Watermelon salsa is refreshing, flavorful and will be the hit of the summer! Serve it with tortilla chips for a vegan and gluten free snack or serve it over chicken, fish or tacos for a delicious meal!
I first made this watermelon salsa in the summer of 2015 to serve on top of chorizo tostadas, but after making it too many times to count this summer as a party and picnic snack, I had to give the recipe it’s own post on the blog!
I made this recipe three times 4th of July weekend and by the third time, I learned my lesson and doubled the recipe!
This watermelon salsa is a light, fresh and flavorful side dish when served with chips, but I can also tell you that it’s incredible served over grilled chicken or baked salmon, and on top of chorizo tostadas or mahi mahi fish tacos!

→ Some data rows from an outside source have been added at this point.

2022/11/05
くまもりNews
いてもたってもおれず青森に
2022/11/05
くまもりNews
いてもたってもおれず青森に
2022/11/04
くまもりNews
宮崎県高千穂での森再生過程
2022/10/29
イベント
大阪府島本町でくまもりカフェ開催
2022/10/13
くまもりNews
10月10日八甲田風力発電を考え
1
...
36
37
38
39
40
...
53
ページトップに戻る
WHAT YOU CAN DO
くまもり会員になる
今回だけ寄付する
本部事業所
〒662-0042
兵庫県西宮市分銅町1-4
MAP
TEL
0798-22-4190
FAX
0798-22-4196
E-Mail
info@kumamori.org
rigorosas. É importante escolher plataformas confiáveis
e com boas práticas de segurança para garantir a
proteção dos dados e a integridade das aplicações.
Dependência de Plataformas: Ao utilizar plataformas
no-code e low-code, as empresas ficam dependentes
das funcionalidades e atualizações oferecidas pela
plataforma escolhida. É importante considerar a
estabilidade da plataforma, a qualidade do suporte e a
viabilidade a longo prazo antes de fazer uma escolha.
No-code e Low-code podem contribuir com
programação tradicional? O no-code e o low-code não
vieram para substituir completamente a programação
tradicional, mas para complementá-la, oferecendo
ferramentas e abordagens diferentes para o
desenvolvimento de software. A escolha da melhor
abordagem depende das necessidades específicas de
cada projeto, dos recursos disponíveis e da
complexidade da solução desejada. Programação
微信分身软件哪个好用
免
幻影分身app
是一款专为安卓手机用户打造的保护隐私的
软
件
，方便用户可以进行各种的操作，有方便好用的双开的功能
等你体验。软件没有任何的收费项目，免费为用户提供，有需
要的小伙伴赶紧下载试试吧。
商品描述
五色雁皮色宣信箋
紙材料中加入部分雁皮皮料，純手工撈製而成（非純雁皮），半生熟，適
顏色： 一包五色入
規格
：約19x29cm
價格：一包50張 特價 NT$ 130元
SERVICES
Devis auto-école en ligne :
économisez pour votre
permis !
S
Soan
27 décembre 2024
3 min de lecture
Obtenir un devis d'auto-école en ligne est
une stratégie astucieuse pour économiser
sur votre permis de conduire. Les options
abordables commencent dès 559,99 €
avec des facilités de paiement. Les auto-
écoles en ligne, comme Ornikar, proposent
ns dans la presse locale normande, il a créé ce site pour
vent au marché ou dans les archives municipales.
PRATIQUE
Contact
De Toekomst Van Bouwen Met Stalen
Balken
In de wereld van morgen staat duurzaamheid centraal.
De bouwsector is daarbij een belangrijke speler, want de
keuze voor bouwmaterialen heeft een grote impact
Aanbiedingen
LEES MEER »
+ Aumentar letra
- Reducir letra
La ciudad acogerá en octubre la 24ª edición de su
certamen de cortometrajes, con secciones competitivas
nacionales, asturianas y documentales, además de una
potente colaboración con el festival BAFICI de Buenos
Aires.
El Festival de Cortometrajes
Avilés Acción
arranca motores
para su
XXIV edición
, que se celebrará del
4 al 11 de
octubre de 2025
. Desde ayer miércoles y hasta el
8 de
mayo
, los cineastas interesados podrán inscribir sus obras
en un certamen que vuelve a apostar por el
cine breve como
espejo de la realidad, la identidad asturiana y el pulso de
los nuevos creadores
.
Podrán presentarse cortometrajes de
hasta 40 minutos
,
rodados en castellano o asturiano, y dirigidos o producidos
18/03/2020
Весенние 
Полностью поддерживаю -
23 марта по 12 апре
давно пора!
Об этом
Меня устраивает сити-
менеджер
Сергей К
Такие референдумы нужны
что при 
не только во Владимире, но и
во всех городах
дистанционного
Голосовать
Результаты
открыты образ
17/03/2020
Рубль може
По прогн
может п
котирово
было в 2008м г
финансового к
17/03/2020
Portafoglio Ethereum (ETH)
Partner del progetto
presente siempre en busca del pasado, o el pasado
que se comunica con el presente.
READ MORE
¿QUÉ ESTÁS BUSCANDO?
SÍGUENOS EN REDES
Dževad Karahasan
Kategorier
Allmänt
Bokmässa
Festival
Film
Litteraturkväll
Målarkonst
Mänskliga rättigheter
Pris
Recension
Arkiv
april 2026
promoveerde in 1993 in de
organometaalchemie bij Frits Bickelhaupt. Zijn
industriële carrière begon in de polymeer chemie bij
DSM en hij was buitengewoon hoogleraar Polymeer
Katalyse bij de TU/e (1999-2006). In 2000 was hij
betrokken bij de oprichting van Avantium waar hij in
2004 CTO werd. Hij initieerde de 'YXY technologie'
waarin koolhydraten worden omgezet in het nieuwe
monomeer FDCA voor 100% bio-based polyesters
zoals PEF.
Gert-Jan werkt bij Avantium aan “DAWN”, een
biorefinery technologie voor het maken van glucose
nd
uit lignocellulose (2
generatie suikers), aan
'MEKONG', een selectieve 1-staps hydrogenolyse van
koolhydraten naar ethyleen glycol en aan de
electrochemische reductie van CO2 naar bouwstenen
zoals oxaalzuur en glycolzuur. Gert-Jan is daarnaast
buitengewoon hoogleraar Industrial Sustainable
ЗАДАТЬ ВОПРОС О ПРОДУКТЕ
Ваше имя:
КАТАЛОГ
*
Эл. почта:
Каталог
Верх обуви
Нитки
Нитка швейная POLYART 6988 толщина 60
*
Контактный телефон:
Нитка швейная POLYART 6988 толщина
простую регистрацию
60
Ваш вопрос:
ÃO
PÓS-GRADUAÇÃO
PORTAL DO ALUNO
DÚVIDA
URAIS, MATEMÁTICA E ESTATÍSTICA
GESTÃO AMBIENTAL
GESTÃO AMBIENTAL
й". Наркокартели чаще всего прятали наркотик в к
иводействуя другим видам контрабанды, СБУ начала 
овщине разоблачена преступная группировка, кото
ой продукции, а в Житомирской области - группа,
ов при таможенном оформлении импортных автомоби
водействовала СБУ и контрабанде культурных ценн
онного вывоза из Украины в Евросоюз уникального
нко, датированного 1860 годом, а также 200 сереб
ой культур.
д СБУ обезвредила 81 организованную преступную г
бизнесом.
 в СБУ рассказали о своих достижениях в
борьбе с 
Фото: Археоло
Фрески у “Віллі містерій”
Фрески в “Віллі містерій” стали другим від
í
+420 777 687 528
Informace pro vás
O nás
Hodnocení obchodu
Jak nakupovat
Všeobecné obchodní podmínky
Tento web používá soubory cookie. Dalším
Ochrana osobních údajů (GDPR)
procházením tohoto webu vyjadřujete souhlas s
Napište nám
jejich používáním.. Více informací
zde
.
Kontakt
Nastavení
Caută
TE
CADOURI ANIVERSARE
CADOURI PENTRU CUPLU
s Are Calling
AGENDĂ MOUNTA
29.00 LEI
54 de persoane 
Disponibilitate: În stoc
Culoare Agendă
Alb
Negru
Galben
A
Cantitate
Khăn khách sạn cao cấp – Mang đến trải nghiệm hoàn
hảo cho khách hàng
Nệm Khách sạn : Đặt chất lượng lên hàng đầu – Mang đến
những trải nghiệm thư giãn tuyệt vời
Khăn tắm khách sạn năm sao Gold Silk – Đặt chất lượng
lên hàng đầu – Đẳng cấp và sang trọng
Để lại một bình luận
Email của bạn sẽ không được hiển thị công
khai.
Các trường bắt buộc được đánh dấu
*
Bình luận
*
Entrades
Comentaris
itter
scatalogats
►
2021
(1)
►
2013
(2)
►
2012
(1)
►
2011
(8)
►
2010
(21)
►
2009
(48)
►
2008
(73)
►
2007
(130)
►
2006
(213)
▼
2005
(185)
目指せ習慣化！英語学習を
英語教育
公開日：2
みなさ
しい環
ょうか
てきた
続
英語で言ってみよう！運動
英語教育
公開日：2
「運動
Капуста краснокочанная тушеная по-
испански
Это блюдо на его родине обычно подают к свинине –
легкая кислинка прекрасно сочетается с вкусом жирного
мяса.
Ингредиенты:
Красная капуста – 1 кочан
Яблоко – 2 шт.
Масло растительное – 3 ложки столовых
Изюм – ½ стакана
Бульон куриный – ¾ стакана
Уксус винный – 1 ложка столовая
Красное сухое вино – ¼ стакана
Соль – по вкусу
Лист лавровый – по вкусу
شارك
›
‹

Needless to say, I’ve found every possible way to eat this watermelon salsa every week of the summer and I highly recommend you do the same! 😉
- 2 cups diced watermelon
- 1 cup cherry tomatoes (quartered)
- ½ cup red onion (diced)
- 2 serrano peppers (de-seeded & minced)
- 1 tbsp fresh mint (chopped)
- 1 tbsp fresh cilantro (chopped)
- ½ tsp lime zest
- ¼ cup lime juice
- ½ tsp black pepper
- ½ tsp salt
Add the watermelon, tomatoes, onion and serrano peppers to a large bowl.
Add the mint, cilantro and lime zest.
Add the lime juice, salt and pepper. Toss to combine.